Dom Fernando
Arêas Rifan
Bispo da
Administração Apostólica Pessoal São João Maria Vianney
O lema da Campanha da Fraternidade
desse ano – “Eu vim para servir” - foi tirado do discurso de Jesus sobre o modo
de mandar, liderar e chefiar que ele desejava fosse adotado na sua Igreja:
“Sabeis que os que são considerados chefes das nações as dominam e os seus
grandes fazem sentir seu poder. Entre vós não deve ser assim. Quem quiser ser o
maior entre vós seja aquele que vos serve, e quem quiser ser o primeiro entre
vós seja o escravo de todos. Pois o Filho do Homem não veio para ser servido,
mas para servir e dar a vida em resgate por muitos” (Mc 10, 42-45).
Jesus não está negando o poder que deve
haver na hierarquia da sua Igreja, mas explicando o modo de exercê-lo.
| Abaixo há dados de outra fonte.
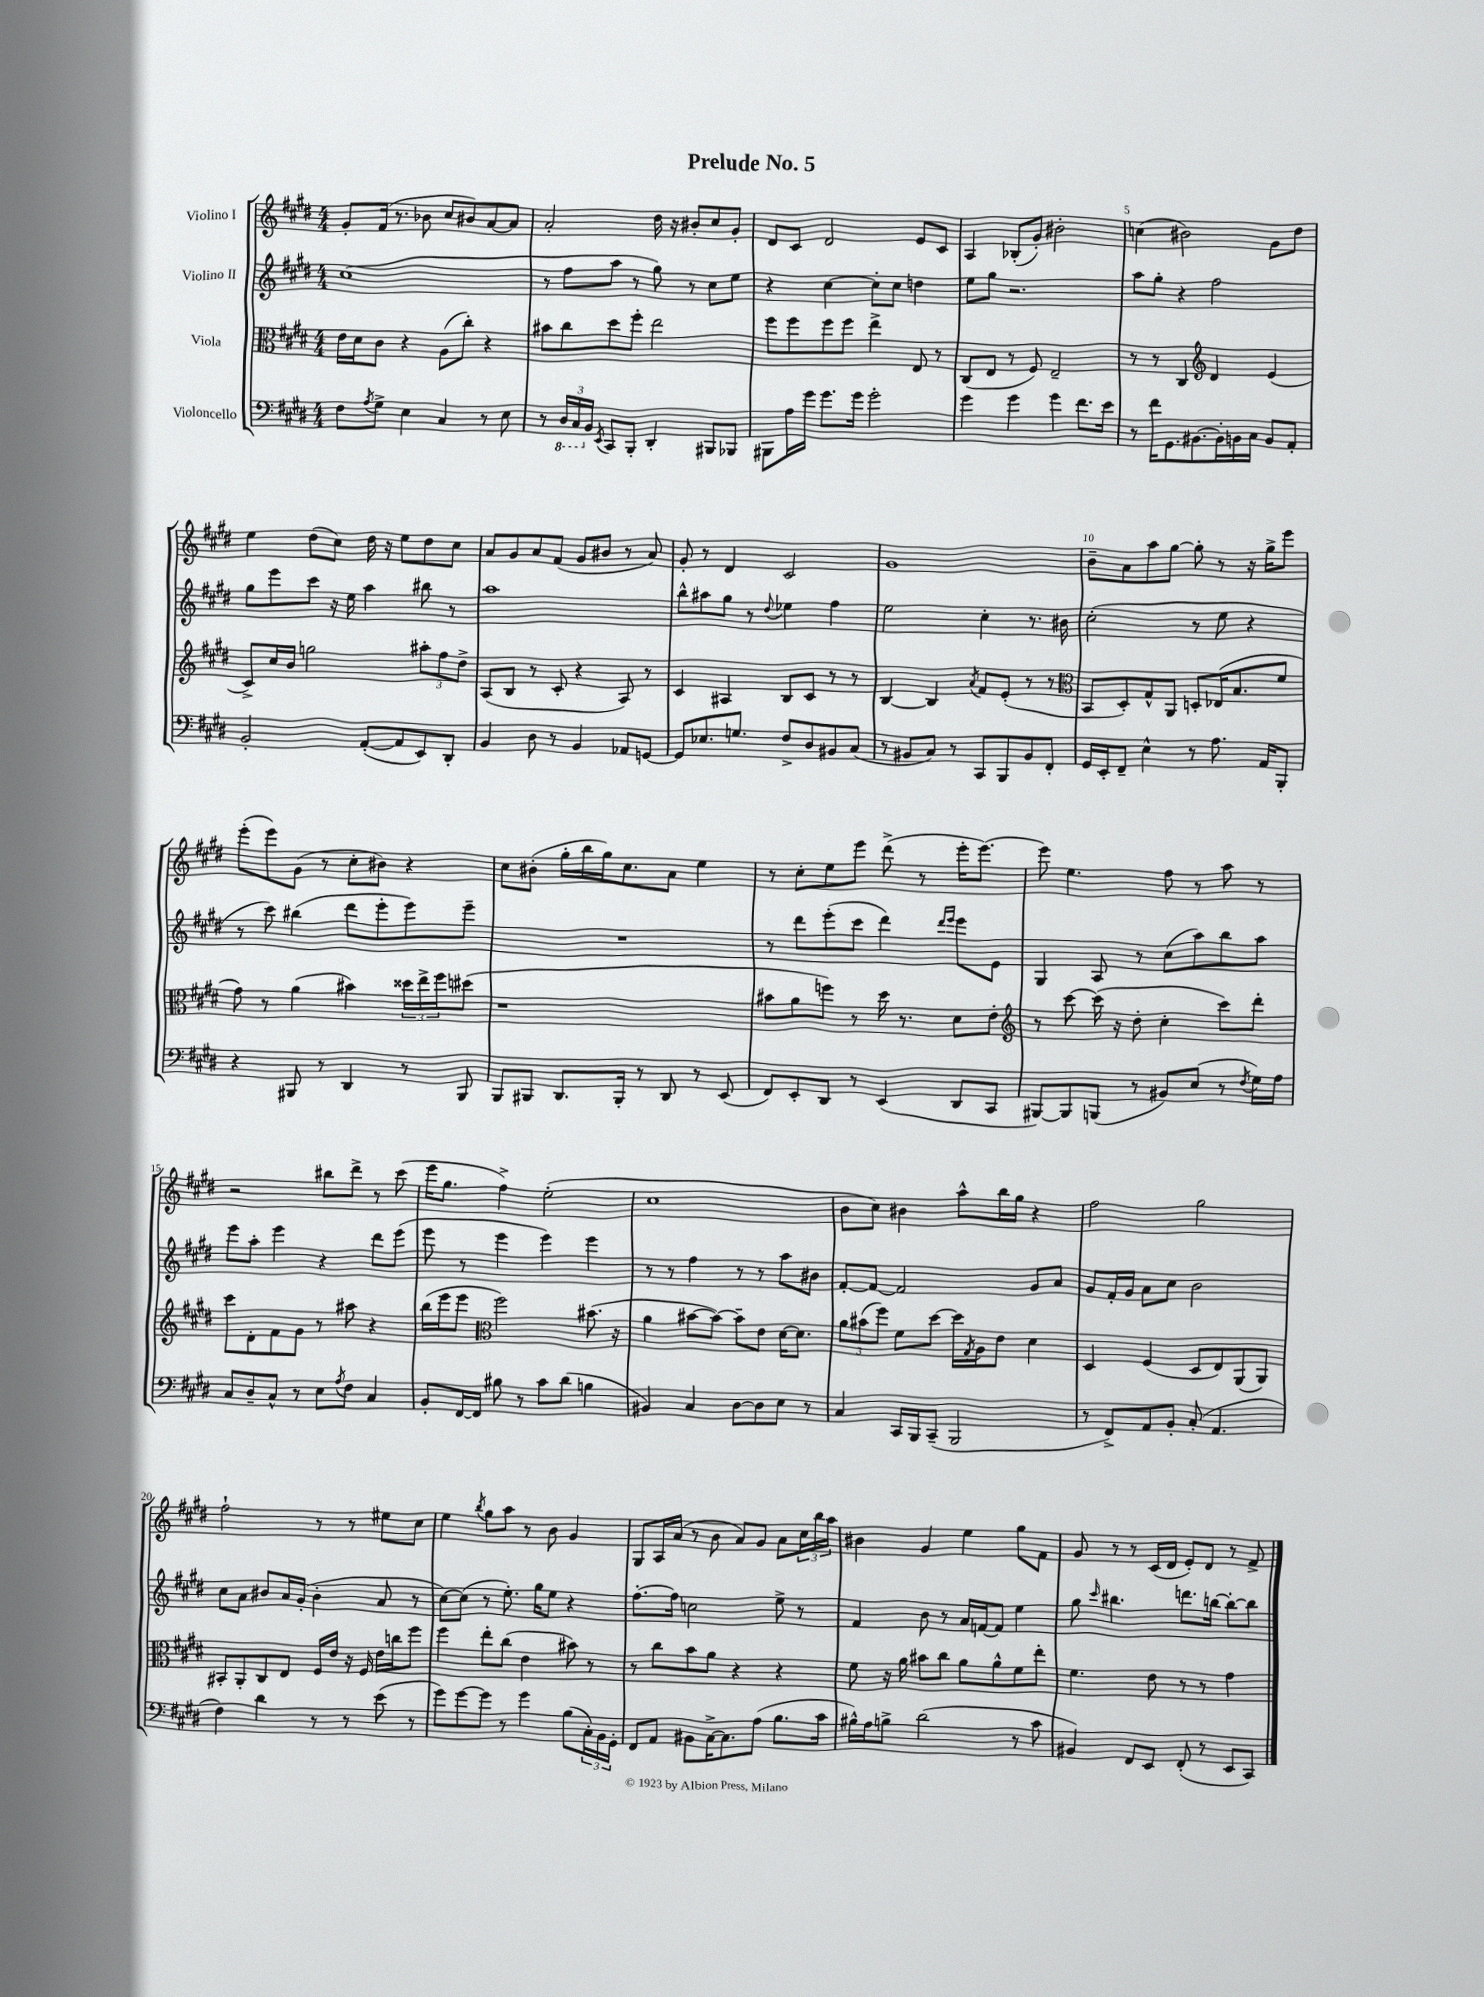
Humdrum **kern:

**kern	**kern	**kern	**kern
*staff4	*staff3	*staff2	*staff1
*clefF4	*clefC3	*clefG2	*clefG2
*k[f#c#g#d#]	*k[f#c#g#d#]	*k[f#c#g#d#]	*k[f#c#g#d#]
*M4/4	*M4/4	*M4/4	*M4/4
8F#	16e	(1cc#	8g#'
.	16d#	.	.
8qA	.	.	.
8G#^	8c#	.	(16f#
.	.	.	8.r
4E	4r	.	.
.	.	.	8b-
4C#	(8A	.	8cc#
.	8cc#')	.	8b#)
8r	4r	.	[8a
8E	.	.	8a]
=	=	=	=
8r	8b#	8r	2a'
24DD#	8cc#	8ff#	.
24CC#	.	.	.
24BB	.	.	.
8qEE	.	.	.
8CC#	8dd#	8aa	.
8BBB'	8ff#'	8r	.
4DD#'	2ee	8gg#)	16dd#
.	.	.	16r
.	.	8r	8b#'
8BBB#	.	8cc#	8cc#
8BBB-	.	8ee	8g#'
=	=	=	=
8BBB#	8ff#	4r	8d#
16A	8ff#	.	8c#
16g#	.	.	.
8.g#	8ff#	[4cc#	2d#
.	8ff#	.	.
16g#	.	.	.
2g#'	4ee^	8cc#']	.
.	.	8cc#	.
.	8E	4dd	8e
.	8r	.	8c#
=	=	=	=
4g#	(8C#	8ee	4A
.	8E	8gg#	.
4g#	8r	2.r	(8B-'
.	8F#)	.	8g#')
4g#	2E~	.	2b#'
8.f#	.	.	.
16e	.	.	.
=	=	=	=
8r	8r	8aa	(4cc
16f#	8r	8gg#'	.
8.GG#	.	.	.
.	4C#	4r	2b#)
[8.BB#	.	.	.
*	*clefG2	*	*
.	4d#	2ff#	.
16BB#']	.	.	.
16BB	.	.	.
16C#	.	.	.
8BB	(4e	.	8g#
8AA'	.	.	8dd#
=	=	=	=
2BB'	8c#^)	8gg#	4ee
.	16cc#	8eee	.
.	16b	.	.
.	2gg	8ccc#	(8dd#
.	.	16r	8cc#)
.	.	16ee	.
([8AA'	.	4aa	16dd#
.	.	.	16r
8AA]	.	.	8ee
8EE)	12aa#'	8bb#	8dd#
.	12ff#	.	.
8DD#'	.	8r	8cc#
.	12dd#^	.	.
=	=	=	=
4BB	(8A	1aa	8a
.	8B	.	8g#
8D#	8r	.	8a
8r	8c#'	.	(8f#
4BB	4r	.	8g#
.	.	.	8b#
8AA-	8A)	.	8r
[8GG	8r	.	8a)
=	=	=	=
8GG]	4c#	8bb^^	8g#'
8.E-	.	8aa#	8r
.	4A#	8gg#	4d#
8.G	.	.	.
.	.	8r	.
.	.	8qqdd#	.
8F#^	8B	4ee-	2c#
8D#	8c#	.	.
8BB#	8r	4ff#	.
(8C#	8r	.	.
=	=	=	=
8r	[4B	2ee	1g#
8BB#	.	.	.
8C#)	4B]	.	.
8r	.	.	.
.	8qa	.	.
8CC#	8f#	4cc#'	.
8BBB	(8e'	.	.
8BB#	8r	8.r	.
8FF#'	8r	.	.
.	.	16b#	.
=	=	=	=
*	*clefC3	*	*
16GG#	8BB	(2cc#'	8b~
16EE'	.	.	.
8FF#~	8D#')	.	8a
4E^^	8G#^^	.	8aa
.	8AA	.	[8gg#
8r	8D'	8r	8gg#']
8.A	(16E-	8ee	8r
.	8.B	.	.
.	.	4r	16r
16AA	.	.	16gg#^
8BBB'	8f#	.	8eee
=	=	=	=
4r	8g#)	8r	(8eee'
.	8r	8ccc#)	8eee)
8BBB#	(4a	(4bb#	(8g#
8r	.	.	8r
4DD#	4b#)	8ddd#	8cc#'
.	.	8eee'	8b#)
8r	24dd##	8eee)	4r
.	24ee^	.	.
.	24ff#	.	.
8BBB#	(8dd#	8eee~	.
=	=	=	=
8BBB	1r	1r	8cc#
8BBB#	.	.	(8b#'
8.DD#	.	.	16gg#'
.	.	.	16bb
.	.	.	16gg#)
16BBB#'	.	.	8.cc#
8r	.	.	.
8DD#	.	.	8a
8r	.	.	4ee
(8EE	.	.	.
=	=	=	=
8FF#)	8b#	8r	8r
8EE'	8a	8ddd#	8cc#'
8DD#	8ff)	(8eee'	8ee
8r	8r	8ccc#	8eee
(4EE	16dd#	4ddd#)	(8ddd#^
.	8.r	.	.
.	.	.	8r
.	.	16qqddd#	.
.	.	16qqeee	.
8DD#	8d#	8eee	16eee'
.	.	.	[8.eee)
8CC#	8e'	8e	.
=	=	=	=
*	*clefG2	*	*
[8BBB#)	8r	4G#	8eee]
8BBB#]	[8ccc#	.	4.ee
(8BBB	(16ccc#]	8A	.
.	16r	.	.
8r	8dd#'	8r	.
8BB#)	4cc#'	(8cc#	8ff#
(8E	.	8aa)	8r
8r	8ccc#)	8bb	8aa
8qF#	.	.	.
16G#)	8ddd#'	8aa	8r
16A	.	.	.
=	=	=	=
8C#	8ccc#	8eee	2r
8D#~	8d#'	8aa'	.
8C#^^	8f#	4eee	.
8r	8g#	.	.
8E	8r	4r	8bb#
8qA	.	.	.
8F#	8aa#	.	8ddd#^
4C#	4r	8ddd#	8r
.	.	(8eee	(8ccc#
=	=	=	=
8BB'	(16bb	8eee	16eee
.	16eee	.	8.gg#
[16FF#	8eee	8r	.
16FF#]	.	.	.
*	*clefC3	*	*
8B#	2ff#)	4eee	4ff#^)
8r	.	.	.
8c#	.	4eee)	(2ee'
(8d#	.	.	.
4B	(8.b#	4eee	.
.	16r	.	.
=	=	=	=
4BB#)	4a	8r	1cc#
.	.	8r	.
4C#	[8b#	4ff#	.
.	8b#_)	.	.
[8D#	8b#~]	8r	.
8D#]	8e	8r	.
8E	[16d#	8aa	.
.	8.d#]	.	.
8r	.	8b#	.
=	=	=	=
4C#	12a	[8f#'	8b
.	(12b#	.	.
.	.	8f#_	8cc#)
.	12ff#)	.	.
16CC#	8f#	2f#]	4b#
16BBB	.	.	.
(8CC#~	[8dd#	.	.
2BBB	16dd#]	.	8aa^^
.	8qG#	.	.
.	16A	.	.
.	8e	.	16bb
.	.	.	16gg#
.	4d#	8g#	4r
.	.	8a	.
=	=	=	=
8r	4D#	8g#	2ff#
8FF#^)	.	16f#'	.
.	.	16g#	.
8AA	(4F#	8a	.
8BB'	.	8cc#	.
(8C#'	8D#	2b	2gg#
4.AA	8E)	.	.
.	(8AA	.	.
.	8AA)	.	.
=	=	=	=
4F#)	8BB#'	8cc#	2ff#`
.	8AA'	8a	.
4d#	8C#	8b#	.
.	8E	16a	.
.	.	(16g#'	.
8r	16F#	4b#'	8r
.	16e	.	.
8r	16r	.	8r
.	16F#	.	.
(8e	16e	8a	8ee#
.	16cc	.	.
8r	8ff#	8r	8cc#
=	=	=	=
8g#)	4ff#	[8cc#)	4ee
[8g#	.	(8cc#]	.
.	.	.	8qbb
8g#]	8ee'	8r	8gg#
8r	(8cc#	8.ee')	8aa
4g#	4e	.	8r
.	.	16gg#	.
.	.	8ee	8b
(8B	8b#)	4r	4g#
24C#')	8r	.	.
24BB	.	.	.
24GG#'	.	.	.
=	=	=	=
8FF#	8r	[8.ff#'	8G#
8AA	8cc#	.	16A
.	.	16ff#]	(16a
8BB#	8b	2cc	8r
[16C#^	8a	.	8b
8.C#]	.	.	.
.	4r	.	8a)
(8A	.	.	8g#
8.B	4r	8ee^	8a
.	.	8r	24cc#
.	.	.	24bb
16c#	.	.	.
.	.	.	24aa
=	=	=	=
16B#^^)	8f#	4f#	4b#
16A	.	.	.
8B^	16r	.	.
.	16a	.	.
(2d#	8b#	8b	4g#
.	8cc#	8r	.
.	8a	16a	4ee
.	.	[16f	.
.	8a^^	8f]	.
8r	8f#	4ee	8gg#
8c#	8ee'	.	8f#
=	=	=	=
4BB#)	4.f#	8gg#	8g#
.	.	16qqccc#	.
.	.	4.bb#	8r
8FF#	.	.	8r
8EE	8e	.	(16c#
.	.	.	16d#
(8FF#'	8r	8.ddd	8e')
8r	8r	.	8d#
.	.	[16bb	.
8EE	4g#	8bb'_	8r
8CC#)	.	8bb]	8f#^
==	==	==	==
*-	*-	*-	*-
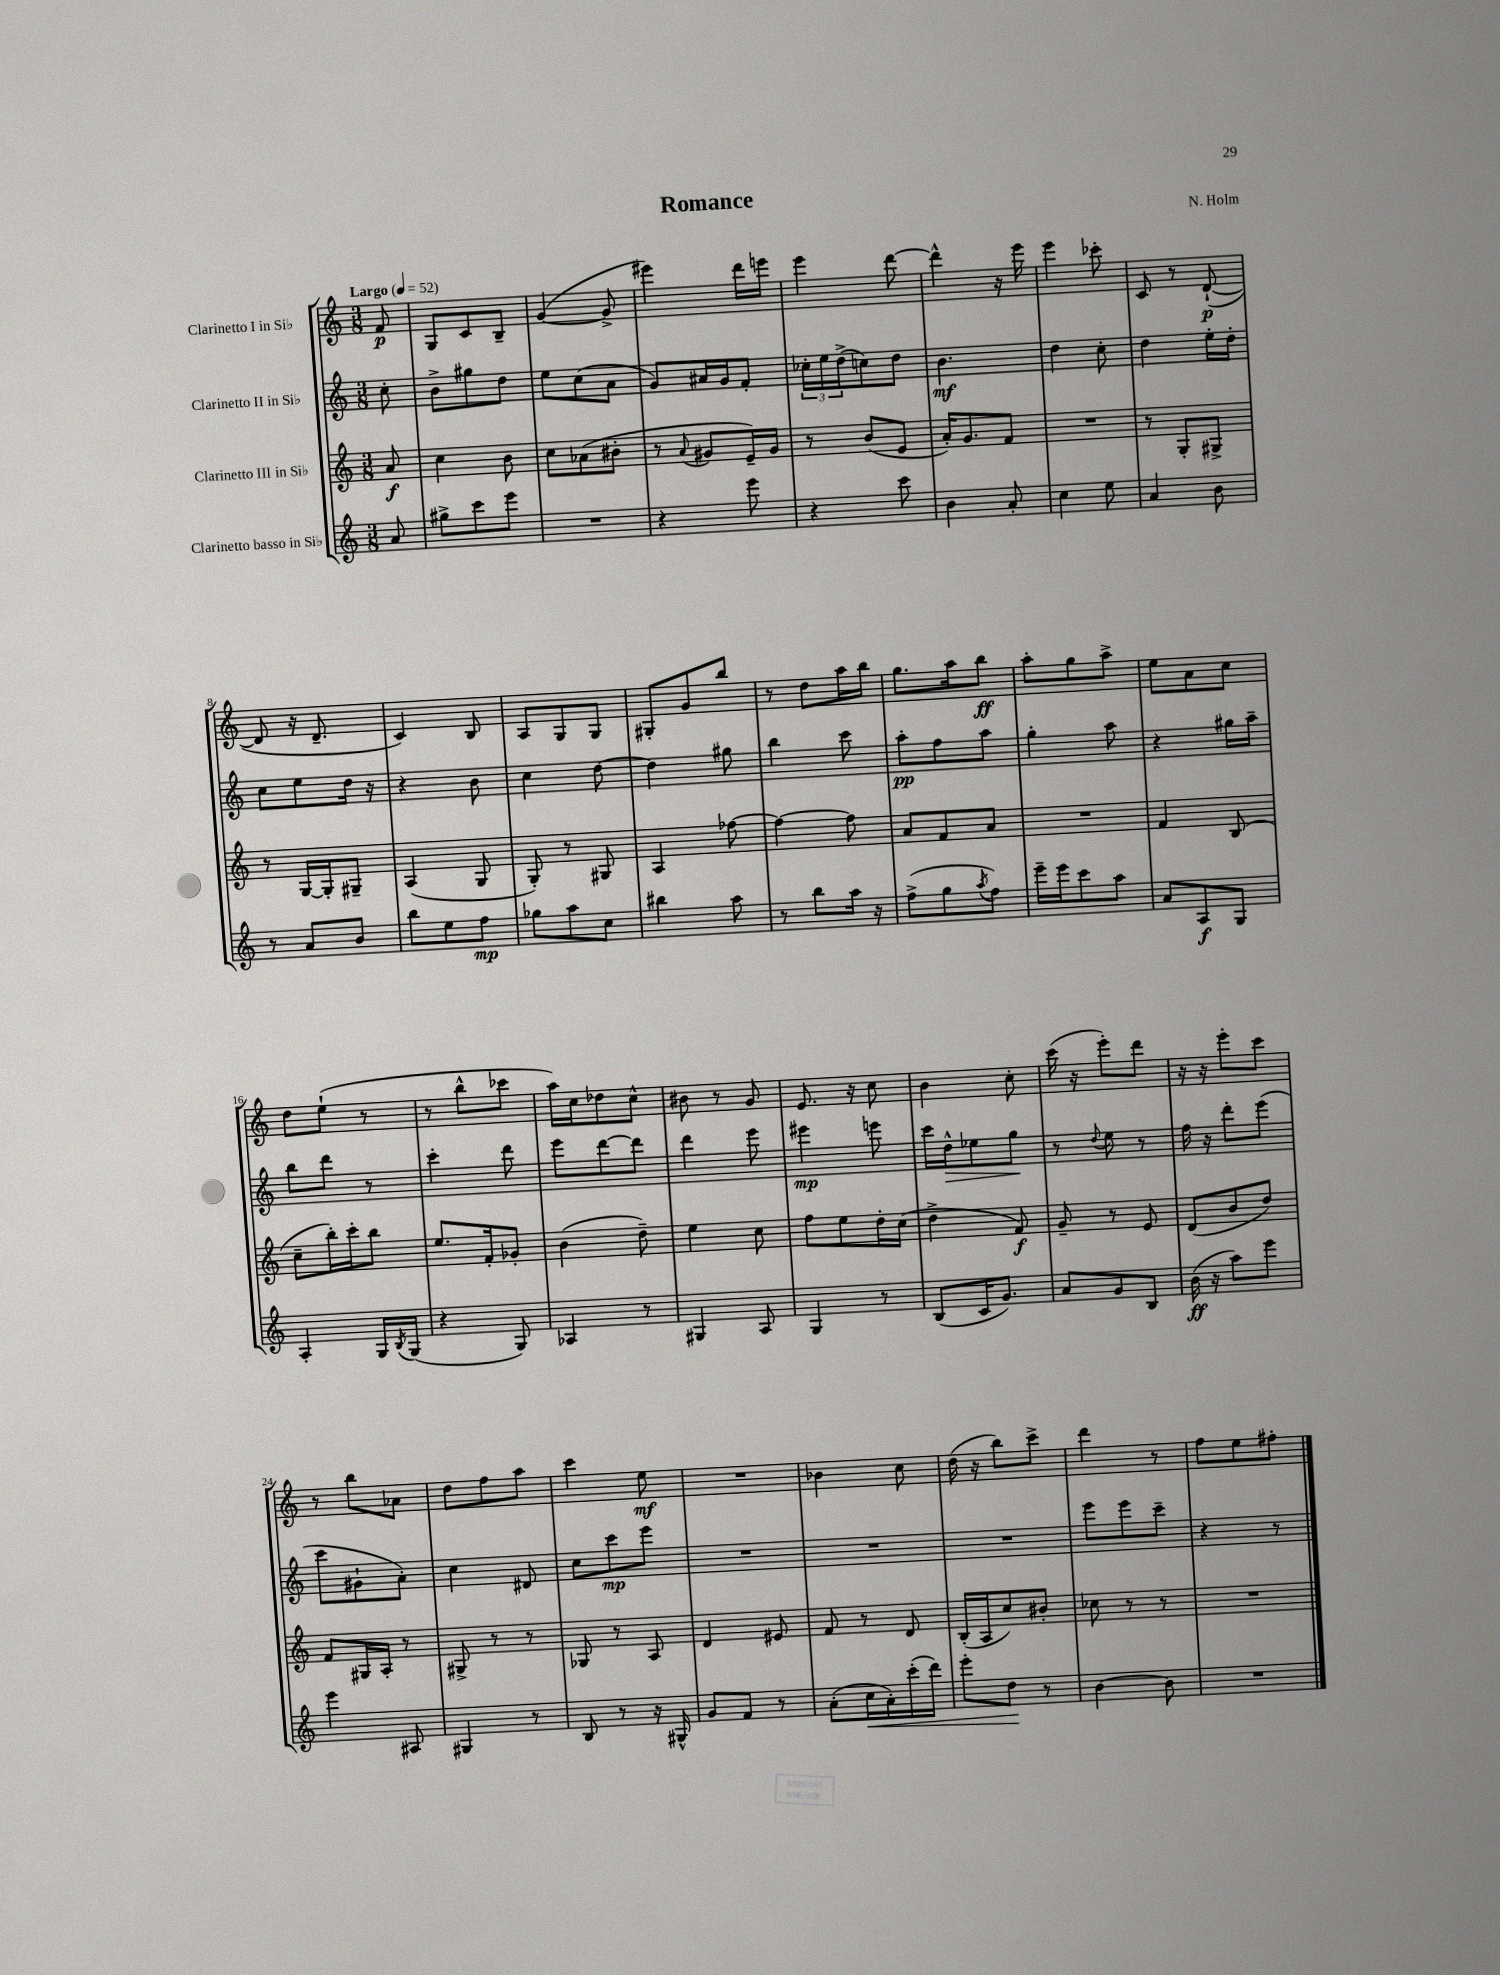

A modo
de serviço. Servir, em latim, é “ministrare”. Daí vem a palavra “ministro”,
aquele que serve. O sacerdote é ministro, servidor dos fiéis, o Bispo, ministro
para os seus sacerdotes, isto é, servidor, e o Papa, desde tempos imemoriais,
assina “servus servorum Dei”, servo dos servos de Deus. E Jesus nos deu o
exemplo: “Sendo Deus por natureza, não se apegou ao ser igual a Deus, mas despojou-se,
assumindo a forma de escravo” (Fl 2, 6-7). E São Paulo pede que tenhamos esse
mesmo sentir e pensar.
Concomitante com a ambição do poder,
existe a ambição de possuir. Infelizmente, nos ambientes religiosos, tem sido
cultivada a teologia da prosperidade, que propaga a falsa ideia de que ser rico
e próspero é ser abençoado por Deus, ser pobre é ser por ele amaldiçoado. A
prosperidade é apresentada como prova de fidelidade a Deus. A Fé se torna um
instrumento para se obter saúde, riqueza, sucesso e poder terrenos. Os males,
as doenças a pobreza são produtos do Diabo. Deturpando, pois, o sentido
verdadeiramente evangélico, essa teologia da prosperidade cultiva o
individualismo e o interesse próprio, o oposto do verdadeiro cristianismo.
Erradamente, reforçam sua tese dizendo
que temos que viver como “filhos do Rei”, isto é, na prosperidade material.
Transforma-se assim a religião em puro materialismo, falsamente baseado na
Sagrada Escritura. É claro que não faltam citações que corroborem essa tese,
mas todas do Antigo Testamento, não do Novo, que é a plenitude da Revelação.
Jesus, o verdadeiro filho do Rei, Rei ele
mesmo, veio “para servir”. Nasceu pobrezinho numa manjedoura em Belém, viveu
humilde e pobre em Nazaré, numa família simples. Na sua vida pública, viveu sem
bens materiais: “As raposas têm tocas e os pássaros do céu têm ninhos; mas o
Filho do Homem não tem onde repousar a cabeça” (Mt 8, 20). “Não podeis servir a
Deus e ao dinheiro” (Mt 6, 24). “Em verdade vos digo, dificilmente um rico
entrará no Reino dos Céus. E digo ainda: é mais fácil um camelo passar pelo
buraco de uma agulha, do que um rico entrar no Reino de Deus” (Mt 19, 20).
Não é condenável possuir riquezas, desde
que honestamente. O direito de
propriedade é defendido por lei divina (7º Mandamento). Mas “sobre toda
propriedade particular pesa sempre uma hipoteca social, para que os bens sirvam
ao destino geral que Deus lhes deu” (São João Paulo II, 29-1-1979), ou seja, se
se tem dinheiro é preciso usá-lo para o bem do próximo e da sociedade. O que é reprovável é a desenfreada busca do
dinheiro e a ambição de ficar rico. “A raiz de todos os males é o amor ao
dinheiro. Por se terem entregue a ele, alguns se desviaram da fé e se afligem
com inúmeros sofrimentos” (1Tm 6, 10). E, pior, querer usar da religião como
meio de se enriquecer e prosperar.
É uma visão, portanto, deturpada do
cristianismo a teologia da prosperidade, com sua visão individualista e
materialista, instrumentalizando a religião para benefício material próprio. O
resumo da mensagem cristã é: “Não temos aqui cidade permanente, mas estamos à
procura daquela está para vir” (Hb 13, 14).